Activity: Look below for the line that contains "колонизаторы. Потом ее", then copy it and each following line exactly, through and including the line that contains "notamment au programme".
Segment Start: Extracted records
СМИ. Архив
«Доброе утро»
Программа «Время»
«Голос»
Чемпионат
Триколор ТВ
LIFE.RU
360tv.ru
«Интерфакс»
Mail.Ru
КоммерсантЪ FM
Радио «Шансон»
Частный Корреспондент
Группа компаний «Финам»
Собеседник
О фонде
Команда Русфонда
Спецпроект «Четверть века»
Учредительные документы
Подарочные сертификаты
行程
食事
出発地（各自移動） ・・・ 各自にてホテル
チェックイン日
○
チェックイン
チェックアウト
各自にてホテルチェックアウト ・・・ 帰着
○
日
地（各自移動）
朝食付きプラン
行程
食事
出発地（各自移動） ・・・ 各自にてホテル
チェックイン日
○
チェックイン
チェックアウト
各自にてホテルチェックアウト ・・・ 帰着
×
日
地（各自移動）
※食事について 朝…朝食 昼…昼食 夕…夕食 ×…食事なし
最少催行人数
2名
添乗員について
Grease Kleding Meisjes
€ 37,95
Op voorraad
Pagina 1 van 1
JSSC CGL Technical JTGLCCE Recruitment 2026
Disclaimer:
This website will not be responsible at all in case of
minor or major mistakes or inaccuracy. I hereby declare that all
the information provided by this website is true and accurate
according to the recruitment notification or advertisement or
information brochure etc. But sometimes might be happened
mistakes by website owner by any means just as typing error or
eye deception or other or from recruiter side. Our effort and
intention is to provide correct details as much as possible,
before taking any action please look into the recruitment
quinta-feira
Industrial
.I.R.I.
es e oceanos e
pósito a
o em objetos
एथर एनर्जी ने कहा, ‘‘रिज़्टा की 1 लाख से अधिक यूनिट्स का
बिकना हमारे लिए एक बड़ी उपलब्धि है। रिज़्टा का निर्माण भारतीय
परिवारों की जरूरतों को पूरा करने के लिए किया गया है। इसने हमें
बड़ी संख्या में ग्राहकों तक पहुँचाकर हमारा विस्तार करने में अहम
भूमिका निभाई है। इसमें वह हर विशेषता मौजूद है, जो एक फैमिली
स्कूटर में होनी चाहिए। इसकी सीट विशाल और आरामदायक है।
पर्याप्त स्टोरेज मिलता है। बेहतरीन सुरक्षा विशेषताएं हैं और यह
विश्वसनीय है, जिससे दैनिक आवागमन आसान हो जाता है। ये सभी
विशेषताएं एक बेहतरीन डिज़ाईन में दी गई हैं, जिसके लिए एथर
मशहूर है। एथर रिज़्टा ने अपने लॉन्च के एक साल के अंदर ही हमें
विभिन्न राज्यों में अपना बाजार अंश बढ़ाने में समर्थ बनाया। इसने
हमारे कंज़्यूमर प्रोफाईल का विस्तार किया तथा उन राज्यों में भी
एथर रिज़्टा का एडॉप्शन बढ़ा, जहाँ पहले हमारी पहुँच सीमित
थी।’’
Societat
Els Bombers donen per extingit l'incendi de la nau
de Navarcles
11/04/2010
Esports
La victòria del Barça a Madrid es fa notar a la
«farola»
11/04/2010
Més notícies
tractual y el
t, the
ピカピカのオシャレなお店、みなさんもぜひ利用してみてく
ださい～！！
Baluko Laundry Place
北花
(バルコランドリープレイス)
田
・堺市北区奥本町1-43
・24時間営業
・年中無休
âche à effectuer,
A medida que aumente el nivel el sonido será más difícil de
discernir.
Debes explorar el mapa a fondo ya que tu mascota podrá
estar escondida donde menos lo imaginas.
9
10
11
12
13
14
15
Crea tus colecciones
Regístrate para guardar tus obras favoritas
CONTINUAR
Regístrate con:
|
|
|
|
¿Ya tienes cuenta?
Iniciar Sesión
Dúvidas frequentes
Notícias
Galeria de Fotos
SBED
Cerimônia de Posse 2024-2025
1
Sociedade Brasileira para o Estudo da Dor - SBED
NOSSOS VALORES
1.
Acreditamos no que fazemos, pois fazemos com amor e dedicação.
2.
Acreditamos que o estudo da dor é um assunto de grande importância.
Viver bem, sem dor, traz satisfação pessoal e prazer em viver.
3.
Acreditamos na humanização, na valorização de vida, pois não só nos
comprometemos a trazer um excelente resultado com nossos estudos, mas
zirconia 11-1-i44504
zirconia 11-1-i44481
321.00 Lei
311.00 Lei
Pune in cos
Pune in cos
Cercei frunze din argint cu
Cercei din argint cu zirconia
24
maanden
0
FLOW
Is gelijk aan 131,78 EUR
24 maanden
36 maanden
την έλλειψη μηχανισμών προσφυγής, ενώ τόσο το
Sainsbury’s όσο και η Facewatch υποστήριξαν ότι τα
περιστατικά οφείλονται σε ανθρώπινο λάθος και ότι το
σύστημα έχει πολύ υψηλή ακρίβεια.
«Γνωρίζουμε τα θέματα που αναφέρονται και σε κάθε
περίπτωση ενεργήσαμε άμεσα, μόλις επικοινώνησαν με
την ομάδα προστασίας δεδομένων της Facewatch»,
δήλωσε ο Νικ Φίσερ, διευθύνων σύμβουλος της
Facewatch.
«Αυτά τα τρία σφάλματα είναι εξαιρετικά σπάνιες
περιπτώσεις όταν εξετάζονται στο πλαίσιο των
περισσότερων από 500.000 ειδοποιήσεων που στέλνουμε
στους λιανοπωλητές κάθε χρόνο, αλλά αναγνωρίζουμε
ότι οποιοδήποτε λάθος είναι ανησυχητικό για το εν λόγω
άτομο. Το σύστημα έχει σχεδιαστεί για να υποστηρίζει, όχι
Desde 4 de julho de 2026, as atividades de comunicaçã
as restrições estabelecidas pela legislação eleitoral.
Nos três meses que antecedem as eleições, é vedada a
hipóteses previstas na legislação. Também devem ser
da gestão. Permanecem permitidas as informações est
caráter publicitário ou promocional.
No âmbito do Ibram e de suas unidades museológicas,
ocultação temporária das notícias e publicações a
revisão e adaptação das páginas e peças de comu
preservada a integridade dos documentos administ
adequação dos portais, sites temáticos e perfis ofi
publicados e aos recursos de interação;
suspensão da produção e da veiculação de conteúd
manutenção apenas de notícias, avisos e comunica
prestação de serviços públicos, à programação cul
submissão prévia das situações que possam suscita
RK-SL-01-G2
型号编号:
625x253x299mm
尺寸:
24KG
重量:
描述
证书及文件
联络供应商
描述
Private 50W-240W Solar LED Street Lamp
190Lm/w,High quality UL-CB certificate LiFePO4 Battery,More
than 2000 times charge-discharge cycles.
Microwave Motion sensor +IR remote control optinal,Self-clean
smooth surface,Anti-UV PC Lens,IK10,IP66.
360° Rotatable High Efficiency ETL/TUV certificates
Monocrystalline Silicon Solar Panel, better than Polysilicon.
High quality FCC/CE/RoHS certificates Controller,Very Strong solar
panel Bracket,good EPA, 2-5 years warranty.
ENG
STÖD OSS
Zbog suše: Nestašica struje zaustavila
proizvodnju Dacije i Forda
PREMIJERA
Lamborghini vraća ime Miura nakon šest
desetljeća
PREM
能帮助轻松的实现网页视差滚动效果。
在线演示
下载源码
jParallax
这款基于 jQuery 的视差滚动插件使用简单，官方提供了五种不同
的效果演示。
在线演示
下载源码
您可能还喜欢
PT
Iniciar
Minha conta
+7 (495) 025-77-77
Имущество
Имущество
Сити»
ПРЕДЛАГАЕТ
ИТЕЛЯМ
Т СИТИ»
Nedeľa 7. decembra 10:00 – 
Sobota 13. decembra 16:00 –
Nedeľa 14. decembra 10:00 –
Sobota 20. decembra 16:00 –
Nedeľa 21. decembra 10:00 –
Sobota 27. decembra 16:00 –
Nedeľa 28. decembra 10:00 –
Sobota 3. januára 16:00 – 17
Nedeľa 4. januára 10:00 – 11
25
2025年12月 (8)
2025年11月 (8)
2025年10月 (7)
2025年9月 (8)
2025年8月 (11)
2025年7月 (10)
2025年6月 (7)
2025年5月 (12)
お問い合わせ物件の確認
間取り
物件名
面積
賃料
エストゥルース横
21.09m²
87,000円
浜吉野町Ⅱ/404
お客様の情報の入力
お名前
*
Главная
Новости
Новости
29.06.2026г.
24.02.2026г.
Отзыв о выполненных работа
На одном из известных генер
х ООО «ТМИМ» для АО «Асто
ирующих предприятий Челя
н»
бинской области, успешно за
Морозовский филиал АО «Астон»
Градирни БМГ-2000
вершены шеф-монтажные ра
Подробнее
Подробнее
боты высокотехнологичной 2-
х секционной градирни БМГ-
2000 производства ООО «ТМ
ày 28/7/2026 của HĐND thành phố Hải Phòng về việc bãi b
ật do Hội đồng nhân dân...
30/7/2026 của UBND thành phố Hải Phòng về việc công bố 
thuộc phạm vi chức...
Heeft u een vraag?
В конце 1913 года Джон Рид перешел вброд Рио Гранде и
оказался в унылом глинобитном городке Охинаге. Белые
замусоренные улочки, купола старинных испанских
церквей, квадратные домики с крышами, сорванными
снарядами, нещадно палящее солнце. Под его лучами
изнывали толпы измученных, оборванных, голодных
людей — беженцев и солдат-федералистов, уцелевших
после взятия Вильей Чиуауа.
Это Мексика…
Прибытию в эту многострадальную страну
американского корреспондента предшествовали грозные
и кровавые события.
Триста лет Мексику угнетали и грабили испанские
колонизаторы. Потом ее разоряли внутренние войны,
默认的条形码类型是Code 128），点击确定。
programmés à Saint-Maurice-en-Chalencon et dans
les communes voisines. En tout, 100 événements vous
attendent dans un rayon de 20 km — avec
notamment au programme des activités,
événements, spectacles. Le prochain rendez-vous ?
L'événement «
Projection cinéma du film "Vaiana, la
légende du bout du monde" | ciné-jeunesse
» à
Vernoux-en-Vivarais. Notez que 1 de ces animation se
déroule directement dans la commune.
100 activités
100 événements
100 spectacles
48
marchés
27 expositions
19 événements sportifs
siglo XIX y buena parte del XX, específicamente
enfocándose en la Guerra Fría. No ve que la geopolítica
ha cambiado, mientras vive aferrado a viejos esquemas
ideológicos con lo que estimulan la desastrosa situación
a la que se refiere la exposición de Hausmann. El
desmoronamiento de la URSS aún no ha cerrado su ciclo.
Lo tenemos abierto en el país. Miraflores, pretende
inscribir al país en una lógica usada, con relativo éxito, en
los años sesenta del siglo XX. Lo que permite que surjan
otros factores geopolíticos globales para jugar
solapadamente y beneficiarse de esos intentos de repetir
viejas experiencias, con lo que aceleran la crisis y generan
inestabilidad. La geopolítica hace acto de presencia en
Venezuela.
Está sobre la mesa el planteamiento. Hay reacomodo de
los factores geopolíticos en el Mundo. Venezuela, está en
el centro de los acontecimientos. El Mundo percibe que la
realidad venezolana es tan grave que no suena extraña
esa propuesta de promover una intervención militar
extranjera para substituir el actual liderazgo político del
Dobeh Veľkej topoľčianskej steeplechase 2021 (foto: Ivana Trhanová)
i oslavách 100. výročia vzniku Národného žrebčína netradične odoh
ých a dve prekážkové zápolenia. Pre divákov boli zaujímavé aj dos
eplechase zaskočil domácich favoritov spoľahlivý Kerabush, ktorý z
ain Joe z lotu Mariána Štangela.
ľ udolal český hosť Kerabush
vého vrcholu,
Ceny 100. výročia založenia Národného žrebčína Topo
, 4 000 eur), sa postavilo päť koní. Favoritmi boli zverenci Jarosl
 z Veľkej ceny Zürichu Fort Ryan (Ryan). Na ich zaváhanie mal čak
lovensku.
Segment End: Extracted records
Answer:
колонизаторы. Потом ее разоряли внутренние войны,
默认的条形码类型是Code 128），点击确定。
programmés à Saint-Maurice-en-Chalencon et dans
les communes voisines. En tout, 100 événements vous
attendent dans un rayon de 20 km — avec
notamment au programme des activités,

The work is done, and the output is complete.